I will share my own personal experience regarding the topic. In my case, I was really given no other option than to attend community college to start. I had excellent grades, but due to some poor decisions my senior year of high school, I got "expelled until further notice," and that pretty much killed any chance I had at going straight into a 4 year university. In hindsight, I always wish I would have not made that decision, but we play the hand we're dealt. All of that being in the past, I attend a great university now and get excellent grades. So CC's can also act a 'second chance' for people who made poor decisions in high school. No one is immuned from making poor decisions.
Anyway as far as my experience during my CC years. It largely depended upon the professor teaching the course. The majority of faculty at a CC are adjuncts and not tenured professors. I can count the number of PhDs which taught my courses on one hand. Many of the sciences at my CC were taught by adjunct MDs who owned private practices. The vast majority of "Professors" at the CC i attended had Masters degree's and nothing more. You really cannot expect a very challenging curriculum from someone who has only taught the course one time and most likely will not teach it again after that. I think that this accounts for the disparity in difficulty that people have been speaking about, as we all know the texts used are often the same.

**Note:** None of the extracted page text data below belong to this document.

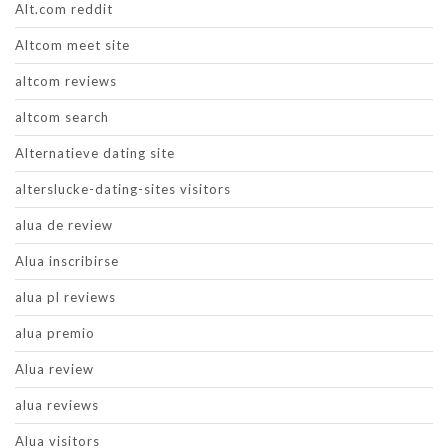
Alt.com reddit
Altcom meet site
altcom reviews
altcom search
Alternatieve dating site
alterslucke-dating-sites visitors
alua de review
Alua inscribirse
alua pl reviews
alua premio
Alua review
alua reviews
Alua visitors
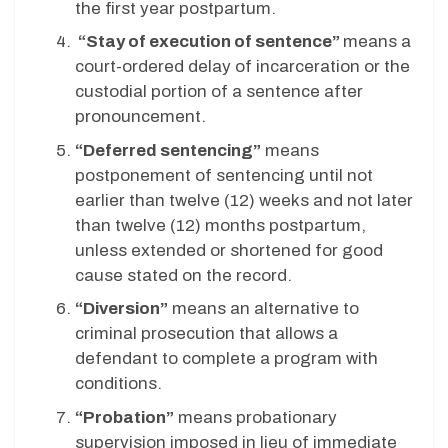
the first year postpartum.
“Stay of execution of sentence”
means a
court-ordered delay of incarceration or the
custodial portion of a sentence after
pronouncement.
“Deferred sentencing”
means
postponement of sentencing until not
earlier than twelve (12) weeks and not later
than twelve (12) months postpartum,
unless extended or shortened for good
cause stated on the record.
“Diversion”
means an alternative to
criminal prosecution that allows a
defendant to complete a program with
conditions.
“Probation”
means probationary
supervision imposed in lieu of immediate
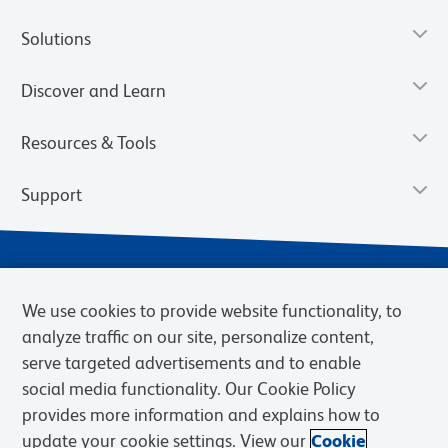
Solutions
Discover and Learn
Resources & Tools
Support
We use cookies to provide website functionality, to
analyze traffic on our site, personalize content,
serve targeted advertisements and to enable
social media functionality. Our Cookie Policy
provides more information and explains how to
Privacy Policy
Terms of Use
Terms of Sale
Cookies Settings
update your cookie settings. View our
Cookie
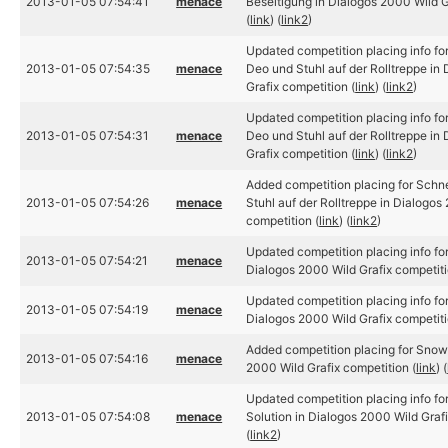
2013-01-05 07:54:41
menace
Beseitigung in Dialogos 2000 Wild G
(
link
) (
link2
)
Updated competition placing info f
2013-01-05 07:54:35
menace
Deo und Stuhl auf der Rolltreppe in
Grafix competition (
link
) (
link2
)
Updated competition placing info f
2013-01-05 07:54:31
menace
Deo und Stuhl auf der Rolltreppe in
Grafix competition (
link
) (
link2
)
Added competition placing for Sch
2013-01-05 07:54:26
menace
Stuhl auf der Rolltreppe in Dialogos
competition (
link
) (
link2
)
Updated competition placing info f
2013-01-05 07:54:21
menace
Dialogos 2000 Wild Grafix competiti
Updated competition placing info f
2013-01-05 07:54:19
menace
Dialogos 2000 Wild Grafix competiti
Added competition placing for Sno
2013-01-05 07:54:16
menace
2000 Wild Grafix competition (
link
) (
Updated competition placing info 
2013-01-05 07:54:08
menace
Solution in Dialogos 2000 Wild Grafi
(
link2
)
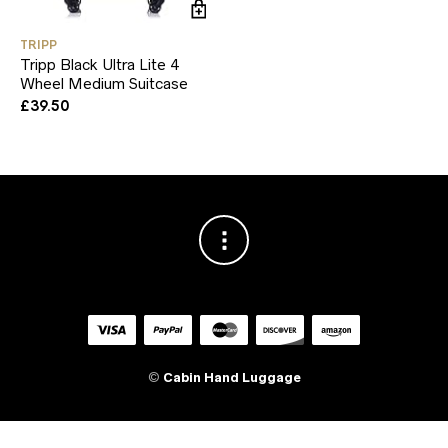
TRIPP
Tripp Black Ultra Lite 4
Wheel Medium Suitcase
£
39.50
©
Cabin Hand Luggage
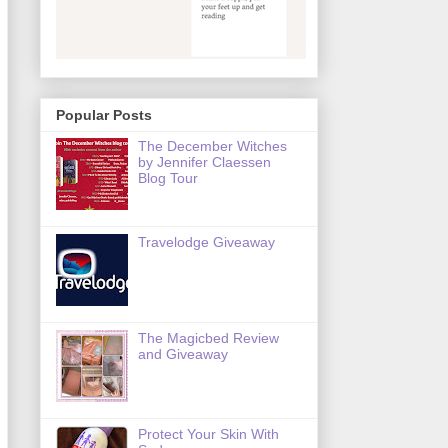
Popular Posts
The December Witches
by Jennifer Claessen
Blog Tour
Travelodge Giveaway
The Magicbed Review
and Giveaway
Protect Your Skin With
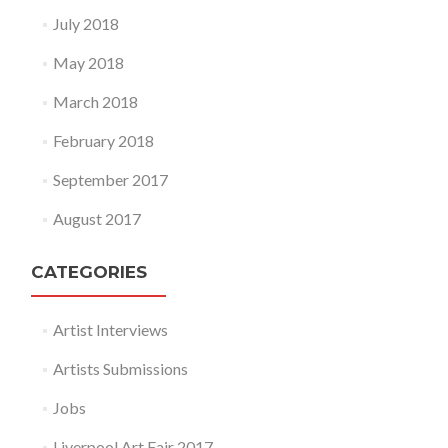
July 2018
May 2018
March 2018
February 2018
September 2017
August 2017
CATEGORIES
Artist Interviews
Artists Submissions
Jobs
Liverpool Art Fair 2017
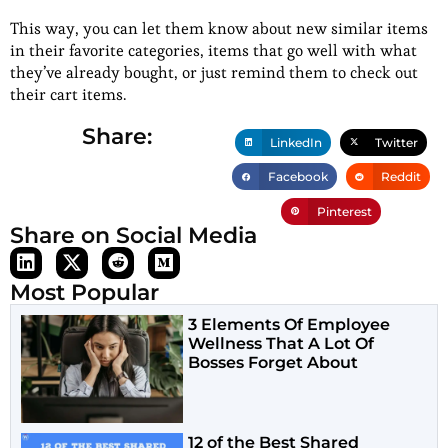
This way, you can let them know about new similar items
in their favorite categories, items that go well with what
they’ve already bought, or just remind them to check out
their cart items.
Share:
LinkedIn
Twitter
Facebook
Reddit
Pinterest
Share on Social Media
Most Popular
3 Elements Of Employee
Wellness That A Lot Of
Bosses Forget About
12 of the Best Shared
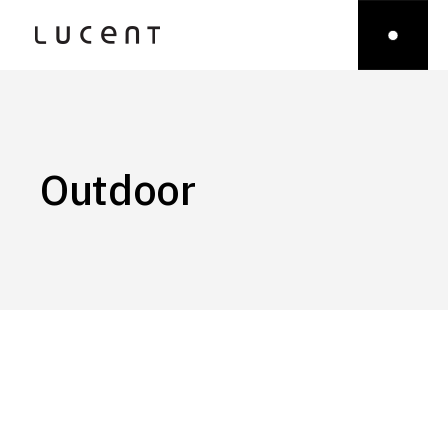
Outdoor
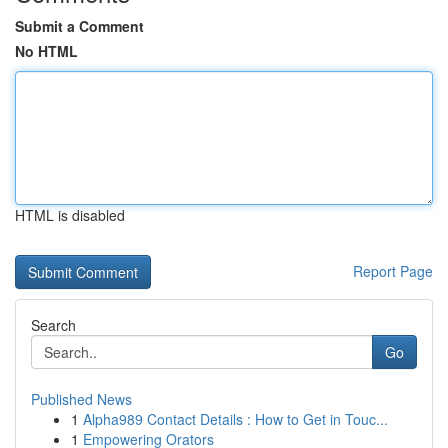
Submit a Comment
No HTML
HTML is disabled
Report Page
Search
Go
Published News
1
Alpha989 Contact Details : How to Get in Touc...
1
Empowering Orators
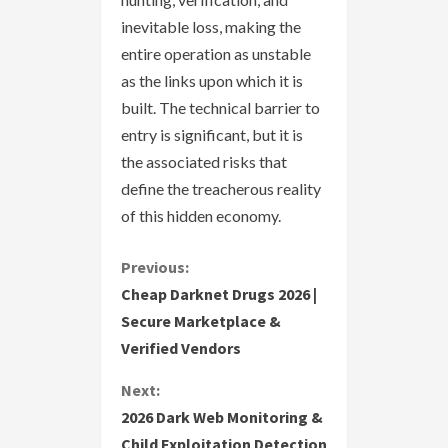
inevitable loss, making the
entire operation as unstable
as the links upon which it is
built. The technical barrier to
entry is significant, but it is
the associated risks that
define the treacherous reality
of this hidden economy.
C
Previous:
Cheap Darknet Drugs 2026 |
o
Secure Marketplace &
Verified Vendors
n
Next:
t
2026 Dark Web Monitoring &
i
Child Exploitation Detection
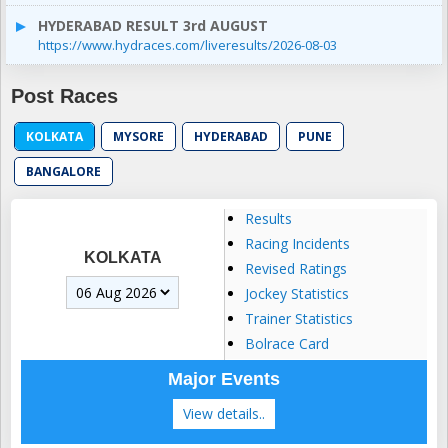
HYDERABAD RESULT 3rd AUGUST
https://www.hydraces.com/liveresults/2026-08-03
Post Races
KOLKATA
MYSORE
HYDERABAD
PUNE
BANGALORE
Results
Racing Incidents
KOLKATA
Revised Ratings
Jockey Statistics
Trainer Statistics
Bolrace Card
Major Events
View details..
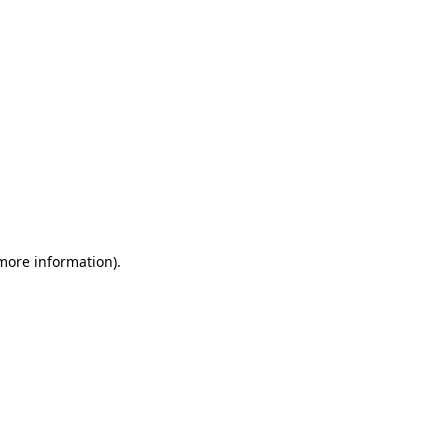
 more information)
.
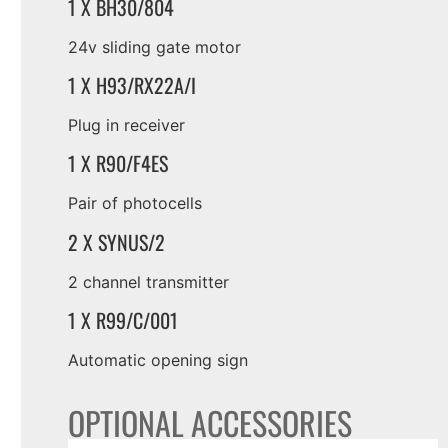
1 X BH30/804
24v sliding gate motor
1 X H93/RX22A/I
Plug in receiver
1 X R90/F4ES
Pair of photocells
2 X SYNUS/2
2 channel transmitter
1 X R99/C/001
Automatic opening sign
OPTIONAL ACCESSORIES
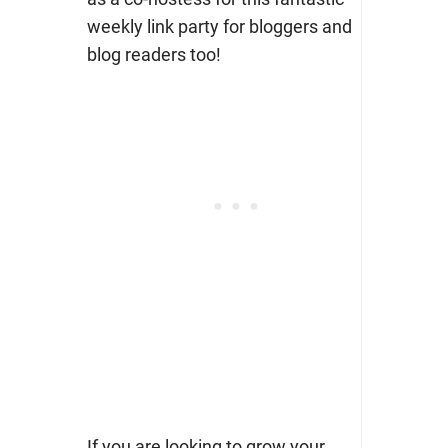
weekly link party for bloggers and
blog readers too!
If you are looking to grow your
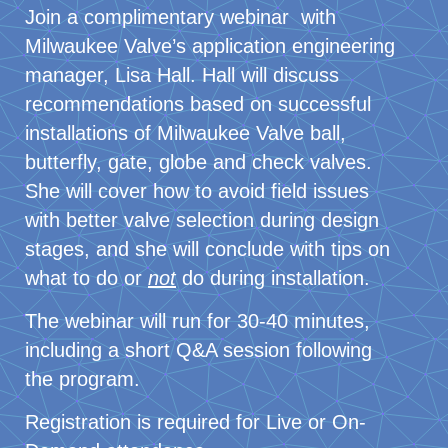
Join a complimentary webinar with
Milwaukee Valve’s application engineering
manager, Lisa Hall. Hall will discuss
recommendations based on successful
installations of Milwaukee Valve ball,
butterfly, gate, globe and check valves.
She will cover how to avoid field issues
with better valve selection during design
stages, and she will conclude with tips on
what to do or
not
do during installation.
The webinar will run for 30-40 minutes,
including a short Q&A session following
the program.
Registration is required for Live or On-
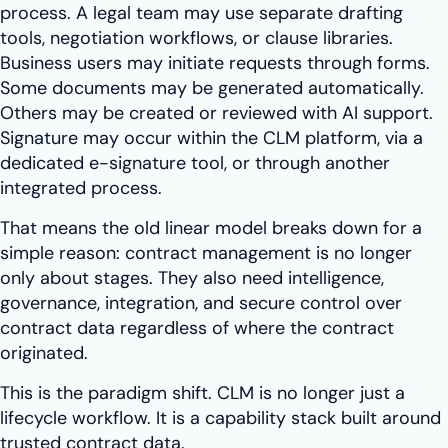
process. A legal team may use separate drafting
tools, negotiation workflows, or clause libraries.
Business users may initiate requests through forms.
Some documents may be generated automatically.
Others may be created or reviewed with AI support.
Signature may occur within the CLM platform, via a
dedicated e-signature tool, or through another
integrated process.
That means the old linear model breaks down for a
simple reason: contract management is no longer
only about stages. They also need intelligence,
governance, integration, and secure control over
contract data regardless of where the contract
originated.
This is the paradigm shift. CLM is no longer just a
lifecycle workflow. It is a capability stack built around
trusted contract data.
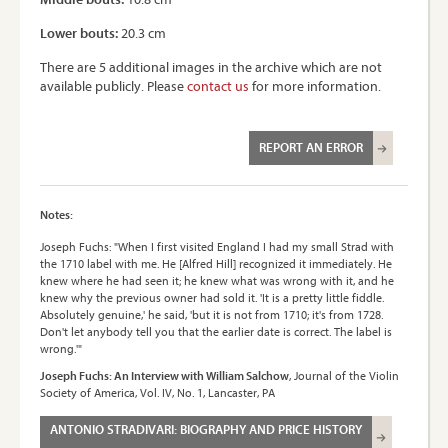
Lower bouts:
20.3 cm
There are 5 additional images in the archive which are not
available publicly. Please
contact us
for more information.
REPORT AN ERROR
Notes:
Joseph Fuchs: "When I first visited England I had my small Strad with
the 1710 label with me. He [Alfred Hill] recognized it immediately. He
knew where he had seen it; he knew what was wrong with it, and he
knew why the previous owner had sold it. 'It is a pretty little fiddle.
Absolutely genuine,' he said, 'but it is not from 1710; it's from 1728.
Don't let anybody tell you that the earlier date is correct. The label is
wrong.'"
Joseph Fuchs: An Interview with William Salchow
, Journal of the Violin
Society of America, Vol. IV, No. 1, Lancaster, PA
ANTONIO STRADIVARI: BIOGRAPHY AND PRICE HISTORY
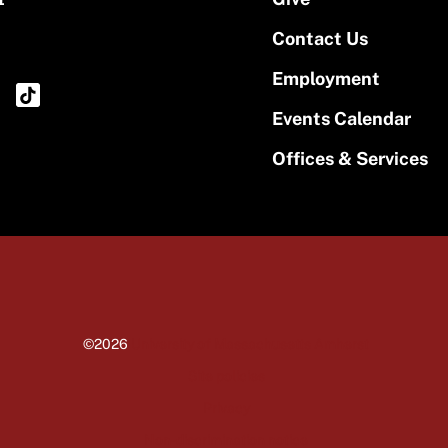
Contact Us
Employment
Events Calendar
Offices & Services
©2026
University of Massachusetts Amherst
Site policies
Privacy
Non-discrimination notice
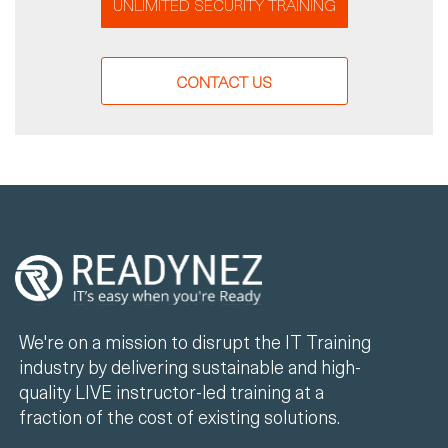
UNLIMITED SECURITY TRAINING
CONTACT US
We're on a mission to disrupt the IT Training
industry by delivering sustainable and high-
quality LIVE instructor-led training at a
fraction of the cost of existing solutions.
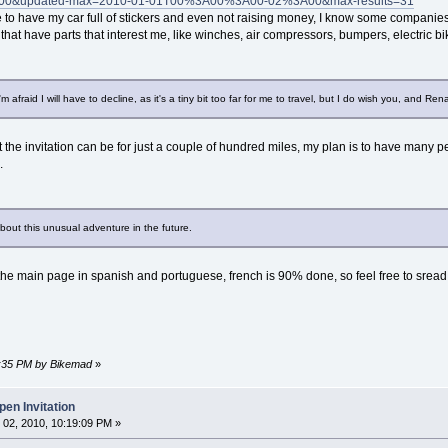
0&updated-max=2010-01-01T00%3A00%3A00-02%3A00&max-results=31
ove to have my car full of stickers and even not raising money, I know some companies 
 that have parts that interest me, like winches, air compressors, bumpers, electric b
 afraid I will have to decline, as it's a tiny bit too far for me to travel, but I do wish you, and Rena
the invitation can be for just a couple of hundred miles, my plan is to have many peo
.
bout this unusual adventure in the future.
e the main page in spanish and portuguese, french is 90% done, so feel free to sre
03:35 PM by Bikemad
»
en Invitation
02, 2010, 10:19:09 PM »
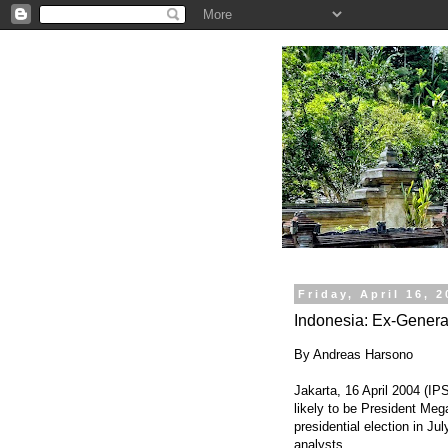
.
Friday, April 16, 
Indonesia: Ex-Gener
By Andreas Harsono
Jakarta, 16 April 2004 (IP
likely to be President Meg
presidential election in Jul
analysts.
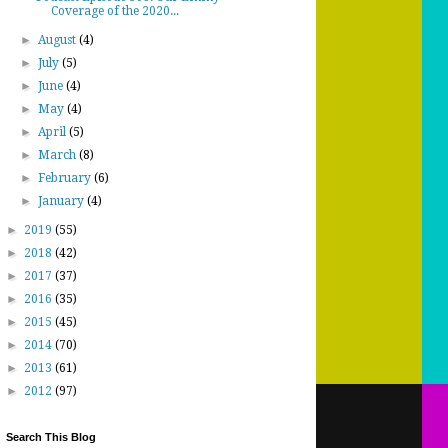
Coverage of the 2020...
►
August
(4)
►
July
(5)
►
June
(4)
►
May
(4)
►
April
(5)
►
March
(8)
►
February
(6)
►
January
(4)
►
2019
(55)
►
2018
(42)
►
2017
(37)
►
2016
(35)
►
2015
(45)
►
2014
(70)
►
2013
(61)
►
2012
(97)
Search This Blog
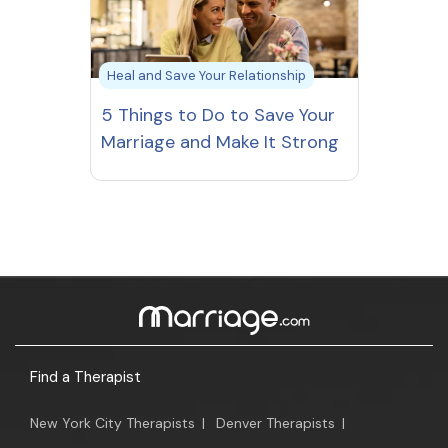
Heal and Save Your Relationship
5 Things to Do to Save Your
Marriage and Make It Strong
Find a Therapist
New York City Therapists
|
Denver Therapists
|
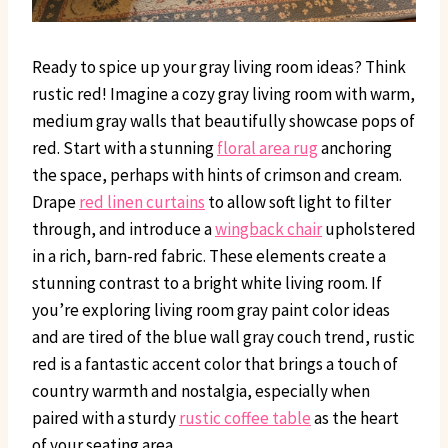
Ready to spice up your gray living room ideas? Think
rustic red! Imagine a cozy gray living room with warm,
medium gray walls that beautifully showcase pops of
red. Start with a stunning
floral area rug
anchoring
the space, perhaps with hints of crimson and cream.
Drape
red linen curtains
to allow soft light to filter
through, and introduce a
wingback chair
upholstered
in a rich, barn-red fabric. These elements create a
stunning contrast to a bright white living room. If
you’re exploring living room gray paint color ideas
and are tired of the blue wall gray couch trend, rustic
red is a fantastic accent color that brings a touch of
country warmth and nostalgia, especially when
paired with a sturdy
rustic coffee table
as the heart
of your seating area.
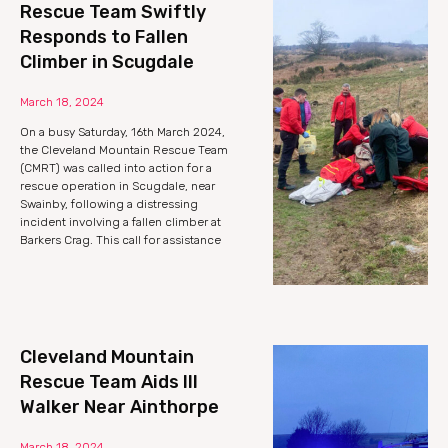
Rescue Team Swiftly
Responds to Fallen
Climber in Scugdale
March 18, 2024
On a busy Saturday, 16th March 2024,
the Cleveland Mountain Rescue Team
(CMRT) was called into action for a
rescue operation in Scugdale, near
Swainby, following a distressing
incident involving a fallen climber at
Barkers Crag. This call for assistance
Cleveland Mountain
Rescue Team Aids Ill
Walker Near Ainthorpe
March 18, 2024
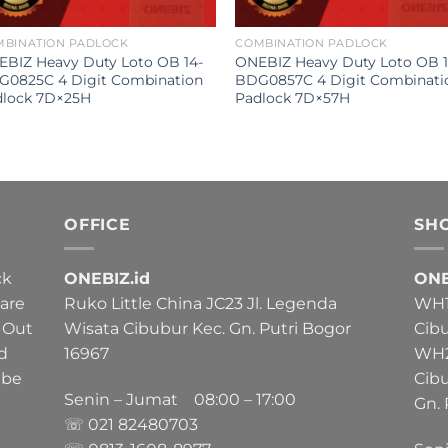
MBINATION PADLOCK
COMBINATION PADLOCK
BIZ Heavy Duty Loto OB 14-
ONEBIZ Heavy Duty Loto OB 1
G0825C 4 Digit Combination
BDG0857C 4 Digit Combinati
dlock 7D×25H
Padlock 7D×57H
OFFICE
SH
ck
ONEBIZ.id
ONE
 are
Ruko Little China JC23 Jl. Legenda
WH1 
 Out
Wisata Cibubur Kec. Gn. Putri Bogor
Cib
nd
16967
WH2 
 be
Cib
Senin – Jumat 08:00 – 17:00
Gn. 
☏ 021
82480703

CC's definately have their place in the higher education system. No one should ever snub their nose at someone who chose to attend one either for academic or for financial reasons. Just as no one should snub their nose at someone for attending a state school vs. an Ivy (although many do). While these kind of inconsequential details may matter at the present, once you enter the workforce they are largely ignored and only useful in penis envy matches. Thats my opinion on it.